Data Reduction and Analysis
Three areas of interest (AOIs) were defined in the movies, and are made visible in Figure 1. Participants were unaware of these regions of interest as they were not visible during viewing. The Start AOI covered the area where the target action began. The Trajectory AOI covered the area of space the person’s hand moved through. Finally, the area encompassing the goal, the bucket, made up the Goal AOI. The dependent measure of interest was Timing of gaze arrival to the Goal AOI with respect to the ball’s arrival to the Goal AOI. For each instance of the target action, data was collected at the moment the ball began to move at pick-up, until 1000ms after its disappearance into the bucket (the Goal AOI). During this time interval, gaze had to fall within the Start AOI followed by a look to the Goal AOI in order for a single data point to be included in the analysis. This inclusion criteria window was based on that used by Falck-Ytter et al. (2006). The window requirement of an initial look to the Start AOI ensured that anticipatory looks to the Goal were in fact anticipatory of the action in question and were not saccades launched to the goal prior to the action’s initiation (Engel, Anderson, & Soechting, 1999).
Figure 1.
Define Areas of Interest (AOIs) within the scene. Start AOI encompassed the balls, the Trajectory AOI encompassed the region between the balls and the bucket, and the Goal AOI was the region surrounding the bucket.
The timing data was obtained by subtracting the time of the gaze arrival into the Goal AOI from the time of the ball’s arrival into the Goal AOI. Thus, predictive looking times (in ms) resulted in positive numbers, and reactive looking times to the goal resulted in negative numbers. There were a total of 27 possible data points for each participant, i.e., three iterations to the bucket in each of the 9 trials. We adopted a conservative subject inclusion criteria of a minimum of 33% data points obtained in both the baseline and test trials (two data points in baseline and 7 at test). In the data presented here, the average number of data points used to obtain each participant’s mean score for baseline trials was 5.13, 4.67, and 5.00 (out of 6) for Observation, Finger-tap, and WM conditions, respectively. For test trials, an average of 16.33, 15.27, and 13.73 (out of 21) data points were obtained in the Observation, Finger-tap, and WM conditions, respectively. The data points were averaged across events within the baseline and test trials, resulting in one aggregated baseline data point and one test trial data point per subject that were used in the analyses.
########
## WHAT TO DO
A: Answer these questions about the data reduction section, giving each answer on its own line marked like its question:
(i) What object made up the Goal AOI?
(ii) How long after the ball disappeared into the bucket did data collection continue?
(iii) How many possible data points were there for each participant?
B: Reproduce the part of the data reduction section that opens with the words containing "Define Areas of" and closes with "surrounding the bucket.".
C: Carry on the data reduction section from its last sentence.

## AVAILABLE DATA
########
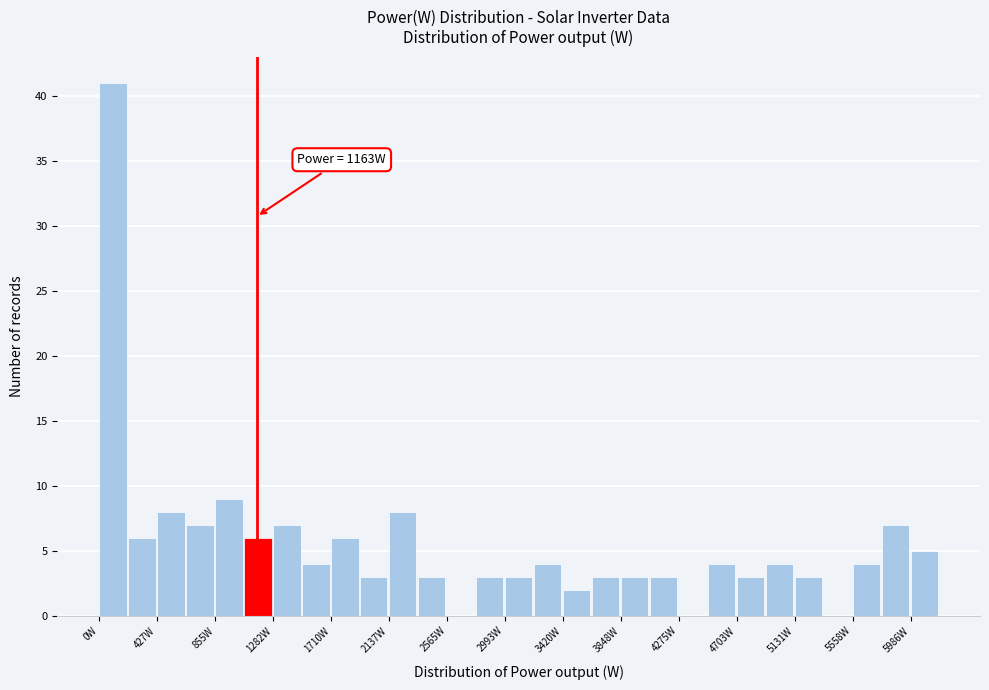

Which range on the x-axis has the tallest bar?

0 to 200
########
## RESPONSES FOR EACH TASK
A:
(i) The bucket
(ii) 1000ms
(iii) 27

B:
Define Areas of Interest (AOIs) within the scene. Start AOI encompassed the balls, the Trajectory AOI encompassed the region between the balls and the bucket, and the Goal AOI was the region surrounding the bucket.

C:
Results
Accuracy of both the finger tapping and the working memory tasks was very high (each averaging over 95% accuracy), suggesting these were both easy tasks. Initial analyses did not find any effects of sex, so this variable was excluded from the subsequent analyses. Therefore, a Trial Type (baseline or test) × Condition (Observation, Finger-tap, WM) mixed design ANOVA was conducted on the timing of Gaze Arrival to the Goal AOI with respect to the ball’s arrival. The means are displayed in Figure 2. There was a significant interaction of Trial Type × Condition F(2, 42) = 6.17, p < .01. Baseline trials remained stable across the conditions. However, the average gaze arrival to the Goal AOI on test trials declined in the Finger-tap condition. We then conducted a one-way ANOVA of Condition on Gaze Arrival to the Goal AOI on test trials only, and found the test trials significantly varied as a function of Condition F(2, 44) = 9.14, p < .01. Post hoc analyses (Bonferroni) revealed the test trials in the Observation condition were significantly different than those in the Finger-tap condition, p < .001, but not from the test trials in the Working Memory condition, p = .28. Critically, the gaze arrival timing in the WM condition was also significantly different than in the Finger-tap condition, p < .05. Both the Observation and WM conditions yielded faster gaze arrival timings to the Goal AOI than in the Finger-tap condition. A one-way ANOVA of Condition on Gaze Arrival during the baseline trials revealed no significant differences.
Figure 2.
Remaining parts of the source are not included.